GEKOZEN FRAGMENT:
Hoofdstuk 8
De long en de ademhaling van de aarde
12-1-1847
(1)
Jullie weten dat voor het fysieke leven niet alleen een hart en een maag, maar
ook een long nodig is. Elk dier heeft een ademhalingsorgaan. Ook bomen en
planten moeten zulke transpiratieorganen hebben, waardoor ze binnen de 24 uur in
- en uitademen.
(2) Het ademhalen van het aardelichaam is gemakkelijk
waar te nemen aan de zeekust, waar de zee regelmatig opkomt en dan weer
terugvalt. Als dan zo'n uiterlijk verschijnsel aanwezig is, dan kan iedereen
daar met zekerheid uit concluderen dat dit alleen maar tot een innerlijke
oorzaak terug te voeren is, echter nooit tot een oorzaak van buitenaf.
(3) Wie dit niet helemaal kan begrijpen, die stelle zich
een badkuip met water voor, zoals Ik jullie ook al bij een andere gelegenheid
heb laten zien. Hang boven het bad, op een afstand van ongeveer tien meter een
behoorlijk grote kogel, die bovendien van magnetisch ijzer is. Breng deze
kogel boven het bad in een draaiende beweging en kijk naar het water of dat
soms in beweging komt. Je kunt er van verzekerd zijn, dat het water in
volledige rust zal blijven. Laat nu iemand in het bad gaan liggen en gewoon
ademhalen. Iedere waarnemer zal zich ervan kunnen overtuigen, dat bij elke
inademing het water in het bad iets zal stijgen en bij het uitademen weer iets
zal dalen. Wat we hier in het klein kunnen zien, gebeurt met het aardelichaam
in het groot:
(4) De aarde zuigt de lucht in zich op. Dan zet zich de
wekere buikstreek van de aarde, die gewoonlijk door de zee bedekt is, meer uit
en het zich daarboven bevindende zeewater stijgt omhoog bij de vaste oevers.

GEGEVENS VOOR ANALYSE:

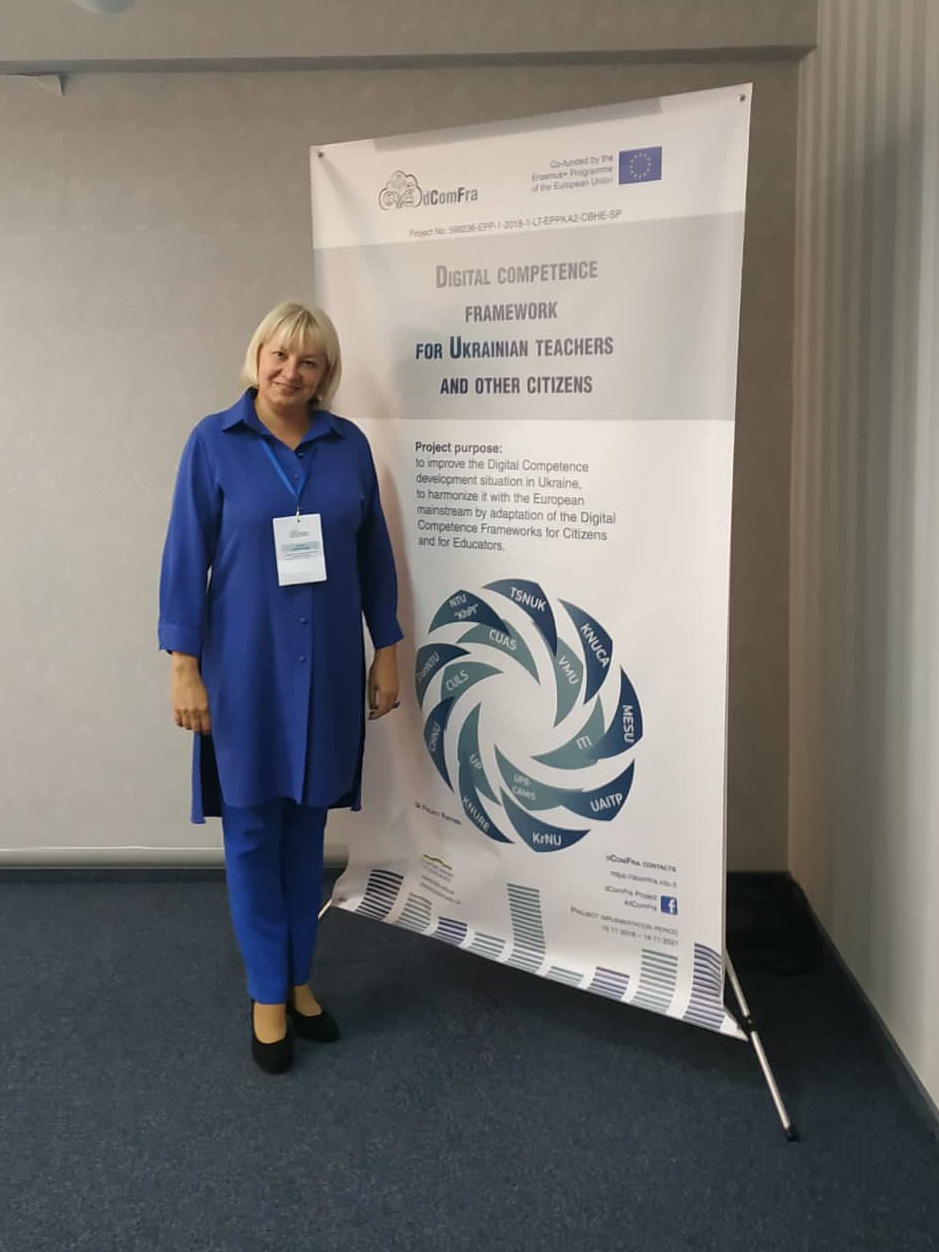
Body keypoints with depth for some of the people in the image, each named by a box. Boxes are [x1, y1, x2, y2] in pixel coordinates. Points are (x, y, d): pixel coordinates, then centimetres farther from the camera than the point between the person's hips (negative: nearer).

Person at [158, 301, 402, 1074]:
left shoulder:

* * *

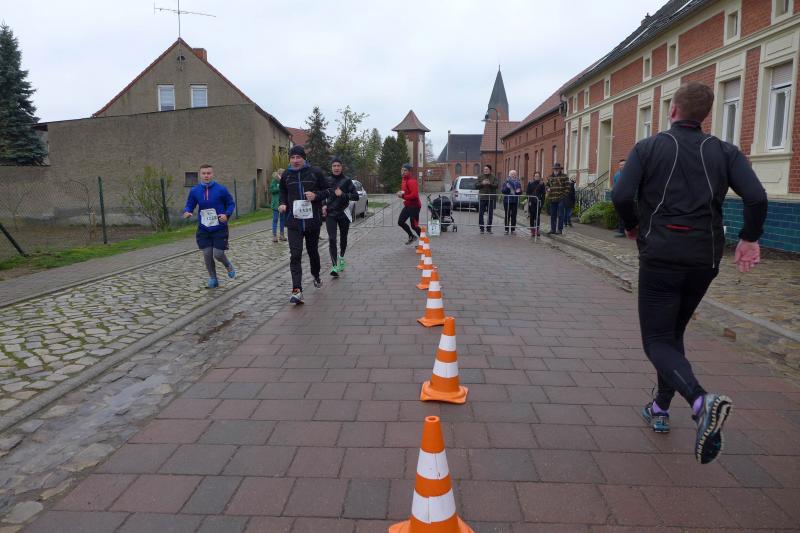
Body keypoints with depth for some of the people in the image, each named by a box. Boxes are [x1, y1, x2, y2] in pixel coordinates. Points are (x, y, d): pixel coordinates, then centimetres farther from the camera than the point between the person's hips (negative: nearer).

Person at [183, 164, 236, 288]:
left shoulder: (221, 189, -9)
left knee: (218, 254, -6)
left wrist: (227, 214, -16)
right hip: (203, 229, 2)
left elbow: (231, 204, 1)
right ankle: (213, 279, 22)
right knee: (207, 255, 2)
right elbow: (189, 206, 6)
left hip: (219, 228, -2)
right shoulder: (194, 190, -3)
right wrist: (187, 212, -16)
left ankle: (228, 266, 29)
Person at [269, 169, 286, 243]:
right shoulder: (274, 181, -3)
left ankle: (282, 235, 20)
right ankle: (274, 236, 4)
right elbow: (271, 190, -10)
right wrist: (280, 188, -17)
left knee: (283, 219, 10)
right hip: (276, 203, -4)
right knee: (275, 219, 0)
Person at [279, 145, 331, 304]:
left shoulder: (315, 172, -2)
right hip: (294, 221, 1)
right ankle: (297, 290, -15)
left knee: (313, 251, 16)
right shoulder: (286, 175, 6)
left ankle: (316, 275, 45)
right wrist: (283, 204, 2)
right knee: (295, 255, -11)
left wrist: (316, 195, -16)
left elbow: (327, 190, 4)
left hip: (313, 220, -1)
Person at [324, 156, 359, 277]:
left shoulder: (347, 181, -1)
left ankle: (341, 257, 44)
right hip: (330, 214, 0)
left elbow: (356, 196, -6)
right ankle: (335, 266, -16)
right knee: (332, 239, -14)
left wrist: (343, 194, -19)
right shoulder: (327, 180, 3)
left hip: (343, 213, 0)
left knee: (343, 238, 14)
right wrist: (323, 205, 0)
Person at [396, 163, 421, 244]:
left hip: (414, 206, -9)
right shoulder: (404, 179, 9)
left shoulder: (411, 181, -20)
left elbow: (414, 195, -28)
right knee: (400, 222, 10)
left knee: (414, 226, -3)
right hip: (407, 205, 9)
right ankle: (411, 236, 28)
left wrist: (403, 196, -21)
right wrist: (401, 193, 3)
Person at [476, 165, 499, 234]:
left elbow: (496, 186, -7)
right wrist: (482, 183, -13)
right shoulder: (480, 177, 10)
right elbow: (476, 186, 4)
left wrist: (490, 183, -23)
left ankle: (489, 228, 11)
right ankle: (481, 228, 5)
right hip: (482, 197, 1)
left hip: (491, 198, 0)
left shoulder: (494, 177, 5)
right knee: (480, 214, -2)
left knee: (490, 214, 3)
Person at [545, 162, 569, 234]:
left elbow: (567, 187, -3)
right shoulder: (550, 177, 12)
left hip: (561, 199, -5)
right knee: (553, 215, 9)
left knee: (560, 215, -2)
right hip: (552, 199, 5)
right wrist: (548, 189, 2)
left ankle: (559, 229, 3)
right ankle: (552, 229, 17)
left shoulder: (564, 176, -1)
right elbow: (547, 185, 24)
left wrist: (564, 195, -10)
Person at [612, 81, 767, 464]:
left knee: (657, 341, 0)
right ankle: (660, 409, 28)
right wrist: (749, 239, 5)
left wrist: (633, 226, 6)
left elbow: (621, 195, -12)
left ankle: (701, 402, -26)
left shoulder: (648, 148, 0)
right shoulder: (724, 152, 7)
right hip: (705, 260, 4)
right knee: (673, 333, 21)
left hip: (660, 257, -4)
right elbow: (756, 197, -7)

VEREISTE HANDELINGEN:
(A) Typ uit de tekst over de ademhaling van de aarde letterlijk over van "(2) Het ademhalen" tot "oorzaak van buitenaf.".
(B) Beantwoord aan de hand van de tekst over de ademhaling van de aarde de volgende vragen:
(i) Waar is het ademhalen van het aardelichaam gemakkelijk waar te nemen?
(ii) Op welke afstand boven het bad moet de kogel hangen?
(iii) Wat doet het water in het bad bij elke inademing?
(C) Ga verder met de tekst over de ademhaling van de aarde, aansluitend op de laatste zin.

ANTWOORDEN OP OPDRACHTEN:
(A)
(2) Het ademhalen van het aardelichaam is gemakkelijk
waar te nemen aan de zeekust, waar de zee regelmatig opkomt en dan weer
terugvalt. Als dan zo'n uiterlijk verschijnsel aanwezig is, dan kan iedereen
daar met zekerheid uit concluderen dat dit alleen maar tot een innerlijke
oorzaak terug te voeren is, echter nooit tot een oorzaak van buitenaf.

(B)
(i) Aan de zeekust.
(ii) Op ongeveer tien meter.
(iii) Het stijgt iets.

(C)
Stoot de aarde of liever de aardlong de adem weer uit, dan zinkt de buik weer
dieper omlaag en het zeewater loopt dan van de vaste oevers ook weer terug.
(5) Dit moest van te voren worden verteld, opdat jullie
zullen inzien dat de aarde ademt en dat ze daarvoor natuurlijk ook
ademhalingswerktuigen moet hebben, welke werktuigen, benevens nog enkele andere
zoals ingewanden van de aarde, het inwendige van de aarde uitmaken.
(6) Nu vraagt men zich af: Waar bevindt zich de
aardelong, waar haalt ze haar adem naar binnen en waar stoot ze hem weer uit?
En tenslotte: Hoe ziet die long eruit?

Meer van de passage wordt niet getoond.